GIVEN DATA =>
#####
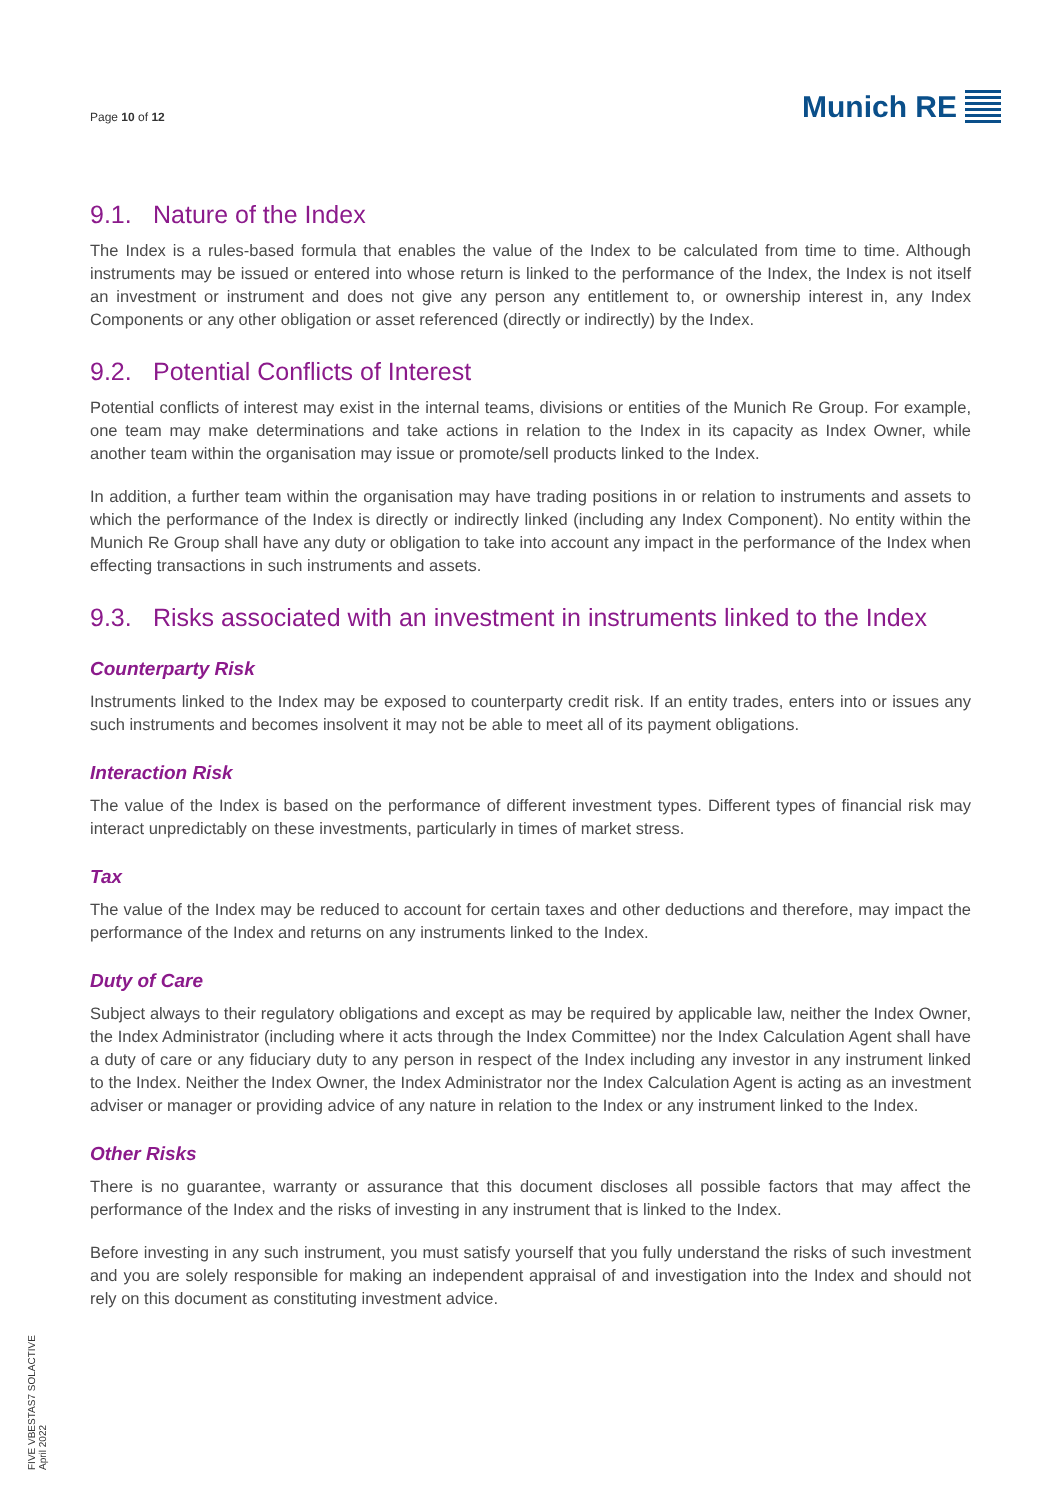Page 10 of 12
Munich RE
9.1. Nature of the Index
The Index is a rules-based formula that enables the value of the Index to be calculated from time to time. Although instruments may be issued or entered into whose return is linked to the performance of the Index, the Index is not itself an investment or instrument and does not give any person any entitlement to, or ownership interest in, any Index Components or any other obligation or asset referenced (directly or indirectly) by the Index.
9.2. Potential Conflicts of Interest
Potential conflicts of interest may exist in the internal teams, divisions or entities of the Munich Re Group. For example, one team may make determinations and take actions in relation to the Index in its capacity as Index Owner, while another team within the organisation may issue or promote/sell products linked to the Index.
In addition, a further team within the organisation may have trading positions in or relation to instruments and assets to which the performance of the Index is directly or indirectly linked (including any Index Component). No entity within the Munich Re Group shall have any duty or obligation to take into account any impact in the performance of the Index when effecting transactions in such instruments and assets.
9.3. Risks associated with an investment in instruments linked to the Index
Counterparty Risk
Instruments linked to the Index may be exposed to counterparty credit risk. If an entity trades, enters into or issues any such instruments and becomes insolvent it may not be able to meet all of its payment obligations.
Interaction Risk
The value of the Index is based on the performance of different investment types. Different types of financial risk may interact unpredictably on these investments, particularly in times of market stress.
Tax
The value of the Index may be reduced to account for certain taxes and other deductions and therefore, may impact the performance of the Index and returns on any instruments linked to the Index.
Duty of Care
Subject always to their regulatory obligations and except as may be required by applicable law, neither the Index Owner, the Index Administrator (including where it acts through the Index Committee) nor the Index Calculation Agent shall have a duty of care or any fiduciary duty to any person in respect of the Index including any investor in any instrument linked to the Index. Neither the Index Owner, the Index Administrator nor the Index Calculation Agent is acting as an investment adviser or manager or providing advice of any nature in relation to the Index or any instrument linked to the Index.
Other Risks
There is no guarantee, warranty or assurance that this document discloses all possible factors that may affect the performance of the Index and the risks of investing in any instrument that is linked to the Index.
Before investing in any such instrument, you must satisfy yourself that you fully understand the risks of such investment and you are solely responsible for making an independent appraisal of and investigation into the Index and should not rely on this document as constituting investment advice.
FIVE VBESTAS7 SOLACTIVE
April 2022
#####
PROBLEM TO SOLVE => Only one stretch of the records above is wanted: the lines between the one holding "9.3. Risks associated" and the one holding "Interaction Risk", inclusive, reproduced exactly.

FINISHED TASK =>
9.3. Risks associated with an investment in instruments linked to the Index
Counterparty Risk
Instruments linked to the Index may be exposed to counterparty credit risk. If an entity trades, enters into or issues any such instruments and becomes insolvent it may not be able to meet all of its payment obligations.
Interaction Risk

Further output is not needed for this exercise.